# Porto/Aviero wild camping



## mikenewson (Oct 7, 2014)

Hi all,
Any tips for wild camping in Portugal generally and Porto/Aveiro as I don't seem to be able to log in on old site.
Ta
Mike


----------



## patp (Apr 30, 2007)

Been a few years since we were there, and that was always in the winter months. The Barajems (reservoirs) were the easiest places and the least likely to be disturbed. Away from the Algarve is also much easier.


----------



## Spacerunner (Mar 18, 2006)

Keep away from the coast and Algarve and you'll get no problems.
Portuguese Aires can match anything found in Europe and there is much remote countryside​ so real wild camping should be easy.


----------



## peejay (May 10, 2005)

Hi, 


For Porto, you can stay free overnight at the unofficial motorhome parking at Villa Nova de Gaio overlooking the river. Its a about a 20 min walk east along the river to the Port cellars. From there you can also get either a cable car or funicular railway up and across to the main city. No facilities at the parking and try and park away from the main road, its quite noisy on the front row. N41.14325 W8.63232.

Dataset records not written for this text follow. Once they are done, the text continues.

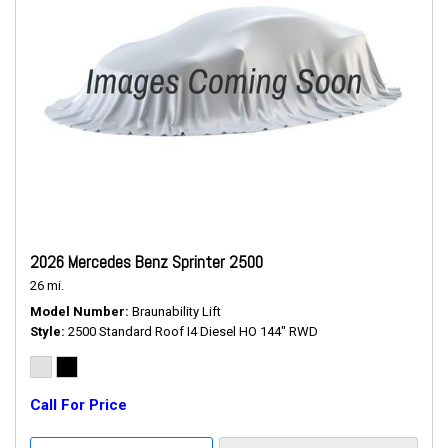
2026 Mercedes Benz Sprinter 2500
26 mi.
Model Number
Braunability Lift
Style
2500 Standard Roof I4 Diesel HO 144" RWD
Call For Price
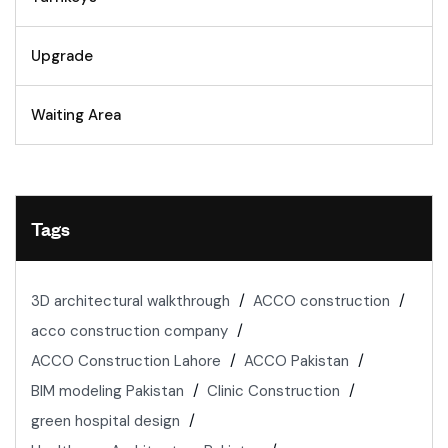
Upgrade
Waiting Area
Tags
3D architectural walkthrough
ACCO construction
acco construction company
ACCO Construction Lahore
ACCO Pakistan
BIM modeling Pakistan
Clinic Construction
green hospital design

For Aveiro there is motorhome parking just below an elevated section of the A25 on the outskirts, there are two entrances to the parking and just a short walk to town. Obviously a bit noisy but ideal for a daytime visit. N40.64366 W8.65950


We stayed overnight at a little wildcamp spot at nearby Costa Nova do Prado. N40.61080 W8.75254


There is also a fantastic little inland port at Bico to the North where they still use traditional cockle boats, plenty of places to park around the port, the main area for motorhomes is at N40.72900 W8.64914. Water and toilets on site.


Pete


----------



## mikenewson (Oct 7, 2014)

Nice was indeed fab Pete. Ta very much so glad I asked and got your tip.
Amazing meal at new cafe and flamingoes were beautiful 
Ta again.


----------